* [Task description]: Nothing but the lines from the one containing "Project | Project |" through the one containing "AND MODERNIZATION | |", both included, should be given again, each exactly as written below.

* [Given data]:
::::
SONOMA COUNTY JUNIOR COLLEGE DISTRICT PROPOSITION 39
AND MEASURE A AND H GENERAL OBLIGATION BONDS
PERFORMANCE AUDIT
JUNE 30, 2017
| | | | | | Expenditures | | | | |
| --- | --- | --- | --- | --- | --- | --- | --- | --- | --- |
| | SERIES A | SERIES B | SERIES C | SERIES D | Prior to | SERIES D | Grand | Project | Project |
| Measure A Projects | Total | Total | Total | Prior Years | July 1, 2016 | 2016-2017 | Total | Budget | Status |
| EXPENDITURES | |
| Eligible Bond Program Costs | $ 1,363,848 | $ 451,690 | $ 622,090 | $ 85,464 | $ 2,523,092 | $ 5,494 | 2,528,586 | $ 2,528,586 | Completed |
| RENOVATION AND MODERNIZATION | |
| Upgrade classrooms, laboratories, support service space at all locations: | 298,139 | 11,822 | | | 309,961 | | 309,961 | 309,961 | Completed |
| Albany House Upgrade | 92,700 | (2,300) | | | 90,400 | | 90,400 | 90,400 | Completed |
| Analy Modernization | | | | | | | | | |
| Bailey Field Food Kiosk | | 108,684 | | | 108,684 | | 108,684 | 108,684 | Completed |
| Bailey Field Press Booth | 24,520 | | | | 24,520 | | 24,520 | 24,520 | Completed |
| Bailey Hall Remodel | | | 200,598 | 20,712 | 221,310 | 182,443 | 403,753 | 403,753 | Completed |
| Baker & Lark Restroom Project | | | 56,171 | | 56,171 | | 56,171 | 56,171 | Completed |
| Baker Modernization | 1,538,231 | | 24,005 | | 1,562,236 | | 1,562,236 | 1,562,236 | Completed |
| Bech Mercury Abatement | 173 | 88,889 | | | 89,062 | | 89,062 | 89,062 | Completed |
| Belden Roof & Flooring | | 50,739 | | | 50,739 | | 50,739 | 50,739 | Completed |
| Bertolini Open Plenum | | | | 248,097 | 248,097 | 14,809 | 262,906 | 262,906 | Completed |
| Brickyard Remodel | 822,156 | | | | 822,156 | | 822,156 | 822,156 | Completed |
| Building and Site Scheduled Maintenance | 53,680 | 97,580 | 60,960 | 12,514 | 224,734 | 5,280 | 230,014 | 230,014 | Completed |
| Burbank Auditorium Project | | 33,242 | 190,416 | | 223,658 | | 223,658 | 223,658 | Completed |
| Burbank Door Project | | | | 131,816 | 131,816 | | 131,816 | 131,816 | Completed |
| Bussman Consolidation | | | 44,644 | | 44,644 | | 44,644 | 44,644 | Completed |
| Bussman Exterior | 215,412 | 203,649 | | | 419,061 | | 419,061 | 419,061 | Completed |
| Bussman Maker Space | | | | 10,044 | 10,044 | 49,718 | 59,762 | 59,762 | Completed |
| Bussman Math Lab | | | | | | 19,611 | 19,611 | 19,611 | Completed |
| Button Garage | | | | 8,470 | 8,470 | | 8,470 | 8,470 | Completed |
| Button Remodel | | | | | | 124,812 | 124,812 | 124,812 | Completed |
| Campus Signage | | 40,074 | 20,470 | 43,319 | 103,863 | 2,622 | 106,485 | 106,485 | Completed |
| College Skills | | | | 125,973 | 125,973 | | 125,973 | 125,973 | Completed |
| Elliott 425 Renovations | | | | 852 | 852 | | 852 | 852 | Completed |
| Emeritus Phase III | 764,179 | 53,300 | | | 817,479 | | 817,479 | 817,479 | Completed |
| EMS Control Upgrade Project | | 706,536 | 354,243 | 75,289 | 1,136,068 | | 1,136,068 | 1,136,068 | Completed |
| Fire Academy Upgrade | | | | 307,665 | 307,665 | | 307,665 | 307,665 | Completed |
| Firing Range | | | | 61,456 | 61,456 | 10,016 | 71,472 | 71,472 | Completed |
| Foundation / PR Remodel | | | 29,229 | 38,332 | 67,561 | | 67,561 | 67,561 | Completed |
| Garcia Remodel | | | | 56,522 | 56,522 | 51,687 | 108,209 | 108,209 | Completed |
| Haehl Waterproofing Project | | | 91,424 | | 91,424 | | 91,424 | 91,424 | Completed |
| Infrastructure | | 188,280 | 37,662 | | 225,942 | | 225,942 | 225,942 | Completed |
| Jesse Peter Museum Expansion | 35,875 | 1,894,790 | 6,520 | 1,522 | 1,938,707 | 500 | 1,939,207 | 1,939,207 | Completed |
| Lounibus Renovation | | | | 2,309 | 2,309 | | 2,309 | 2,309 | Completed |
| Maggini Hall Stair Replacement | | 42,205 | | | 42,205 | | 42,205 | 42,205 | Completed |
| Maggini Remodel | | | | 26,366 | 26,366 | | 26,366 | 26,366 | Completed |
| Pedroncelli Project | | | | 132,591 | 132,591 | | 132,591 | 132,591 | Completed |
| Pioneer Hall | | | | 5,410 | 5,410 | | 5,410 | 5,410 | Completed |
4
::::
* [Expected answer]:
| | SERIES A | SERIES B | SERIES C | SERIES D | Prior to | SERIES D | Grand | Project | Project |
| Measure A Projects | Total | Total | Total | Prior Years | July 1, 2016 | 2016-2017 | Total | Budget | Status |
| EXPENDITURES | |
| Eligible Bond Program Costs | $ 1,363,848 | $ 451,690 | $ 622,090 | $ 85,464 | $ 2,523,092 | $ 5,494 | 2,528,586 | $ 2,528,586 | Completed |
| RENOVATION AND MODERNIZATION | |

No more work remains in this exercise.